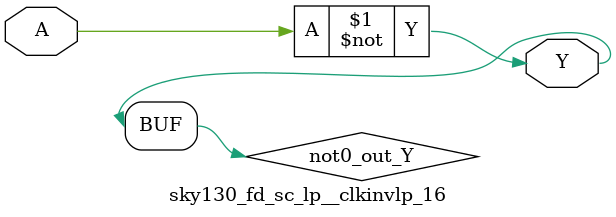
<source format=v>
/*
 * Copyright 2020 The SkyWater PDK Authors
 *
 * Licensed under the Apache License, Version 2.0 (the "License");
 * you may not use this file except in compliance with the License.
 * You may obtain a copy of the License at
 *
 *     https://www.apache.org/licenses/LICENSE-2.0
 *
 * Unless required by applicable law or agreed to in writing, software
 * distributed under the License is distributed on an "AS IS" BASIS,
 * WITHOUT WARRANTIES OR CONDITIONS OF ANY KIND, either express or implied.
 * See the License for the specific language governing permissions and
 * limitations under the License.
 *
 * SPDX-License-Identifier: Apache-2.0
*/


`ifndef SKY130_FD_SC_LP__CLKINVLP_16_FUNCTIONAL_V
`define SKY130_FD_SC_LP__CLKINVLP_16_FUNCTIONAL_V

/**
 * clkinvlp: Lower power Clock tree inverter.
 *
 * Verilog simulation functional model.
 */

`timescale 1ns / 1ps
`default_nettype none

`celldefine
module sky130_fd_sc_lp__clkinvlp_16 (
    Y,
    A
);

    // Module ports
    output Y;
    input  A;

    // Local signals
    wire not0_out_Y;

    //  Name  Output      Other arguments
    not not0 (not0_out_Y, A              );
    buf buf0 (Y         , not0_out_Y     );

endmodule
`endcelldefine

`default_nettype wire
`endif  // SKY130_FD_SC_LP__CLKINVLP_16_FUNCTIONAL_V

</source>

# THE TASK
Please copy out the material above exactly, with the images removed.

# RESULT FOR THIS EXERCISE
<source format=v>
/*
 * Copyright 2020 The SkyWater PDK Authors
 *
 * Licensed under the Apache License, Version 2.0 (the "License");
 * you may not use this file except in compliance with the License.
 * You may obtain a copy of the License at
 *
 *     https://www.apache.org/licenses/LICENSE-2.0
 *
 * Unless required by applicable law or agreed to in writing, software
 * distributed under the License is distributed on an "AS IS" BASIS,
 * WITHOUT WARRANTIES OR CONDITIONS OF ANY KIND, either express or implied.
 * See the License for the specific language governing permissions and
 * limitations under the License.
 *
 * SPDX-License-Identifier: Apache-2.0
*/


`ifndef SKY130_FD_SC_LP__CLKINVLP_16_FUNCTIONAL_V
`define SKY130_FD_SC_LP__CLKINVLP_16_FUNCTIONAL_V

/**
 * clkinvlp: Lower power Clock tree inverter.
 *
 * Verilog simulation functional model.
 */

`timescale 1ns / 1ps
`default_nettype none

`celldefine
module sky130_fd_sc_lp__clkinvlp_16 (
    Y,
    A
);

    // Module ports
    output Y;
    input  A;

    // Local signals
    wire not0_out_Y;

    //  Name  Output      Other arguments
    not not0 (not0_out_Y, A              );
    buf buf0 (Y         , not0_out_Y     );

endmodule
`endcelldefine

`default_nettype wire
`endif  // SKY130_FD_SC_LP__CLKINVLP_16_FUNCTIONAL_V

</source>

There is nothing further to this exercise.